Throughout the 1970s and 1980s, the political atmosphere in Kenya was characterized by brutal government repression and terror, under the de-facto single-party rule of President Daniel Arap Moi.
Any form of political dissension was swiftly met with government interrogation, detention, and torture, using the justification of the Public Order Act, the Chiefs Authority Act and the Sedition Law.
This resulted to the arrest, killing and exiling of many students, politicians, lawyers and journalists. Those arrested were tortured and thrown in prisons, some came back alive while others died in the torture chambers and prisons.
On Feb 28th, 1992, Mothers of Political Prisoners, aged between 60-80 years presented a Petition with a list of 52 political prisoners who had been imprisoned for perceived anti-government statements, ideas, and actions, to the then Attorney General, Amos Wako.
The mothers then proceeded to a now famous corner at the Uhuru Park in Nairobi for an undefined hunger strike. The mothers were supported & led by the late Nobel Laurent, Prof. Wangari Maathai who joined them in their protest, which was ignored by the mainstream media, KBC & KTN.
The mothers set up camp in the Uhuru (Freedom) Park that is located across the infamous “Nyayo House Torture Chambers” and not far off is the Parliament Building. There, they staged a hunger strike and waited for the release of their sons.
The striking mothers soon garnered much support for their cause. Several sympathizers set up a tent under which the mothers could sleep, and many frustrated Kenyans came forward and openly recounted their stories of torture.
These supporters joined in on the mothers’ singing of traditional Kenyan songs, which included such lyrics as, “Go and take the child back…” The mothers set up banners and handed out flyers to curious Kenyans as they continued their vigil.
On March 3rd, the Moi government decided to forcibly disperse the demonstrators. Government police forces beat protesters with batons, fired gunshots into the air, and hurled tear-gas into the tent where protesters were gathered.
Wangari Maathai who was criticized by President Daniel Arap Moi, being called a “madwoman” & “a threat to the order & security of the country”, was was beaten into the coma. This made it to the newspaper headlines, causing uproar across the nation and criticism internationally.
To ward off the police, two of the protesting mothers stripped their clothing and dared the police to kill them. They shouted “What kind of government is this that beats women! Kill us! Kill us now! We shall die with our children!”
Perhaps the mothers were inspired by the 1922 bravery actions of women led by Mary Muthoni Nyanjiru, who stormed a police station in Nairobi to demand the release of Harry Thuku. Men who had come along started retreating upon coming face to face with armed colonial police.
In disappointment, Nyanjiru stripped to shame the fleeing men, and asked them to give women their trousers since they were brave. The charged crowd overrun the police station, and Mary Nyanjiru was shot dead on that day. Her brave actions aroused people into active resistance.

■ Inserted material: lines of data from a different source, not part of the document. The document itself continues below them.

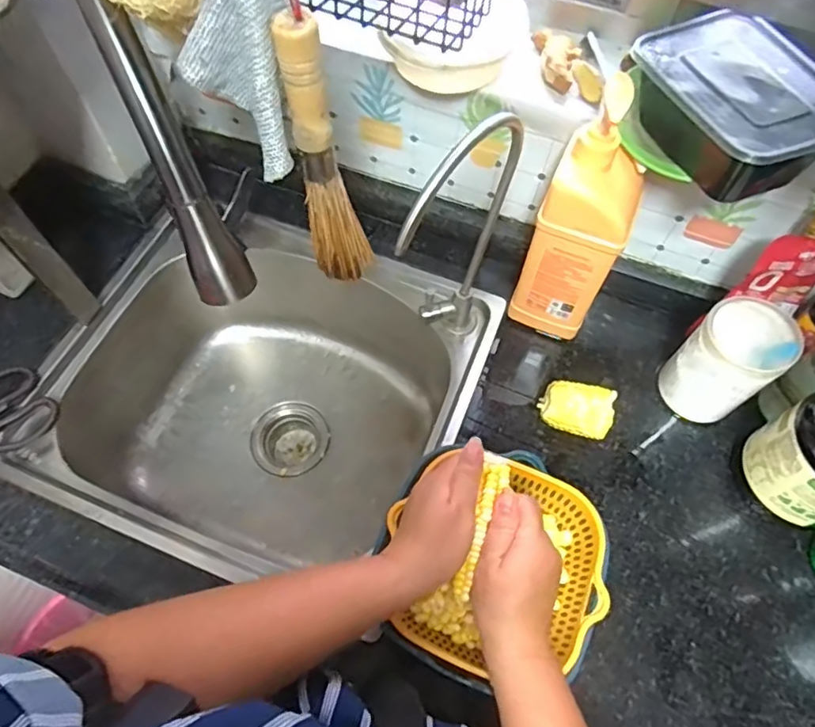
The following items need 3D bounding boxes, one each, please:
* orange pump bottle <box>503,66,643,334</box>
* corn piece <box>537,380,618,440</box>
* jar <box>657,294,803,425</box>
[{"bbox_3d":[0.170,-0.129,0.552,0.082,0.278,0.061,23,63,10],"label":"orange pump bottle"},{"bbox_3d":[0.174,0.050,0.588,0.069,0.054,0.047,20,62,9],"label":"corn piece"},{"bbox_3d":[0.324,0.000,0.578,0.078,0.130,0.082,1,61,-2],"label":"jar"}]

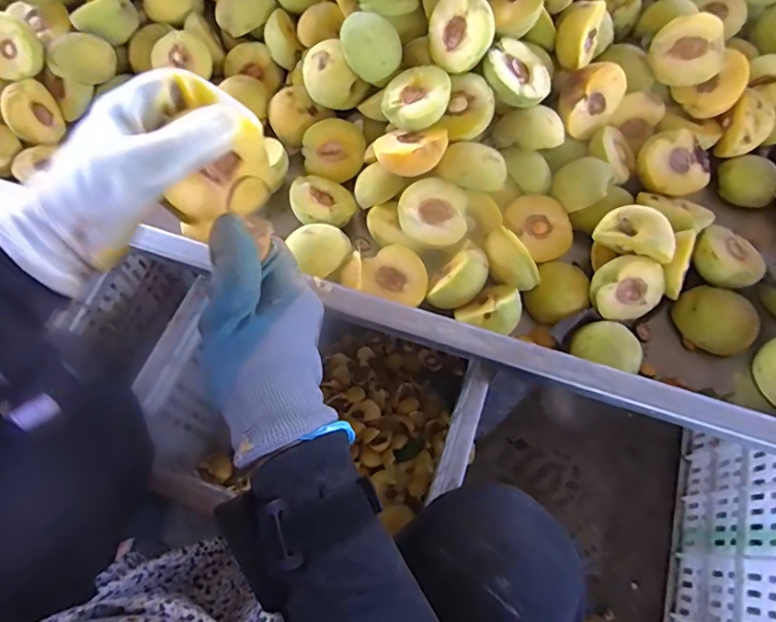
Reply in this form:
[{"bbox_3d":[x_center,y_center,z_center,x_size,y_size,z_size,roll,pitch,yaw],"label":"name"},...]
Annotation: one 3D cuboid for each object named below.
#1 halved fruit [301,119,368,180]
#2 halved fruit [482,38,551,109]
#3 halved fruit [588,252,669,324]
[{"bbox_3d":[-0.052,-0.154,0.492,0.056,0.028,0.055,7,97,-9],"label":"halved fruit"},{"bbox_3d":[0.110,-0.202,0.436,0.058,0.021,0.058,9,66,-20],"label":"halved fruit"},{"bbox_3d":[0.195,-0.020,0.425,0.056,0.053,0.032,-41,27,10],"label":"halved fruit"}]

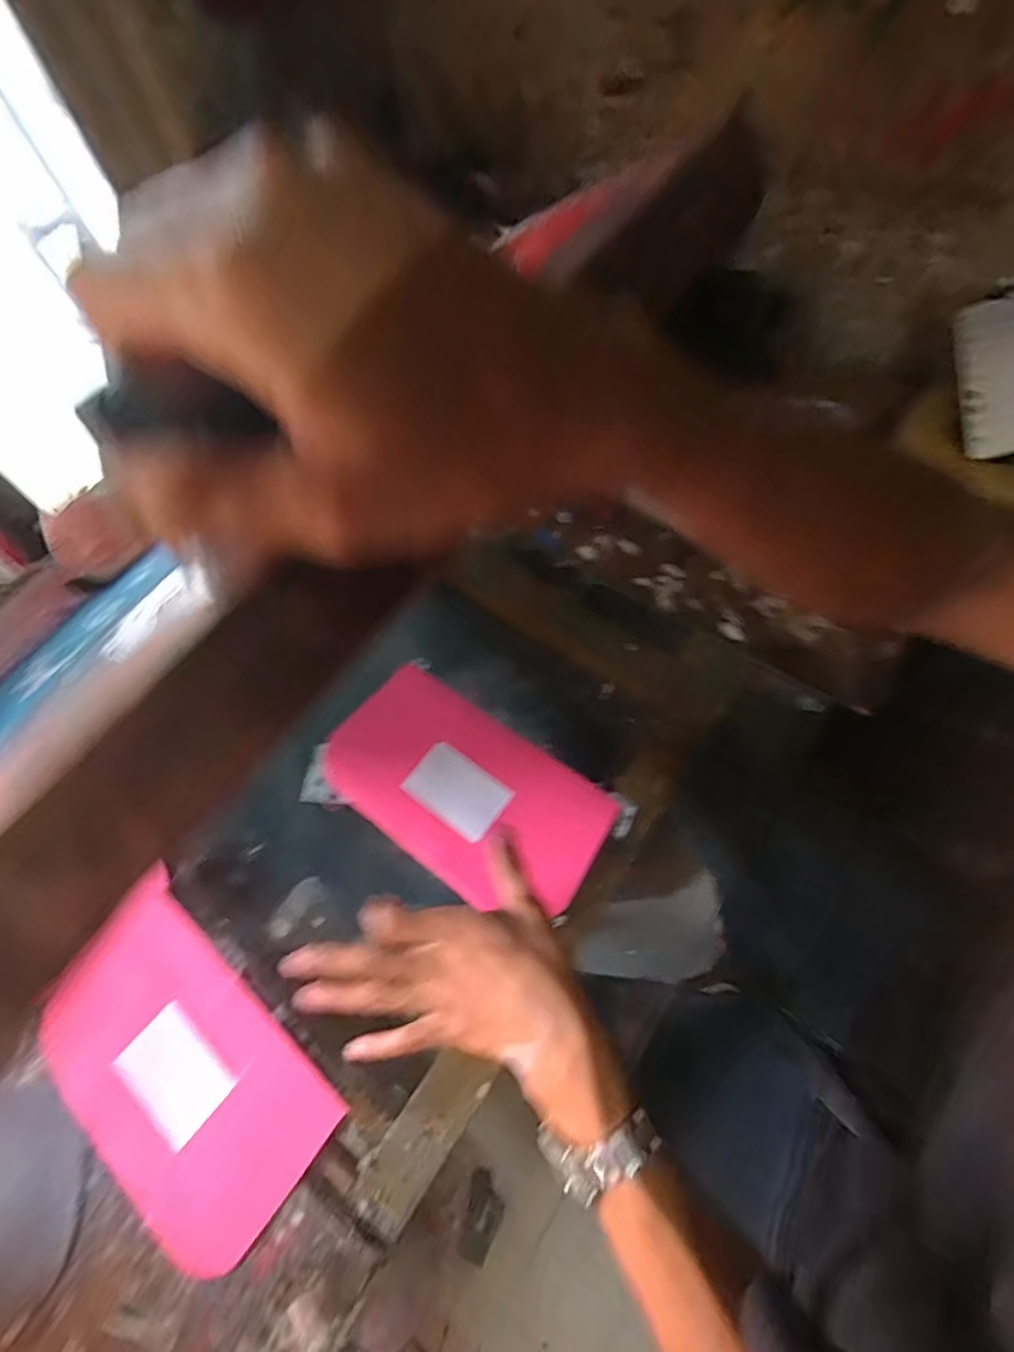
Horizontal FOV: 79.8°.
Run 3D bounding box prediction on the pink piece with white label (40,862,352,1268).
[{"bbox_3d":[-0.231,0.272,0.421,0.223,0.032,0.130,38,72,21],"label":"pink piece with white label"}]

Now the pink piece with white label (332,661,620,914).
[{"bbox_3d":[-0.035,0.092,0.498,0.231,0.013,0.127,33,70,17],"label":"pink piece with white label"}]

Back to 1992, the police officers on seeing the nakedness of mothers in their 60s, responded by turning away and leaving the scene. According to Maathai, the tactic of disrobing was particularly effective in stopping the police because....
... “In the African tradition,people must respect women who are close to their mother’s age, & must treat them as their mothers. If men beat mothers,it is like sons violating their mothers, & the mothers respond by cursing them & they cursed them by showing them their nakedness.”
The news of the violent beatings of the mothers sparked riots all over Nairobi. Transportation workers boycotted their work in protest of the govt beating the mothers, & large crowds of stone-throwing demonstrators had to be dispersed by tear gas-firing riot police.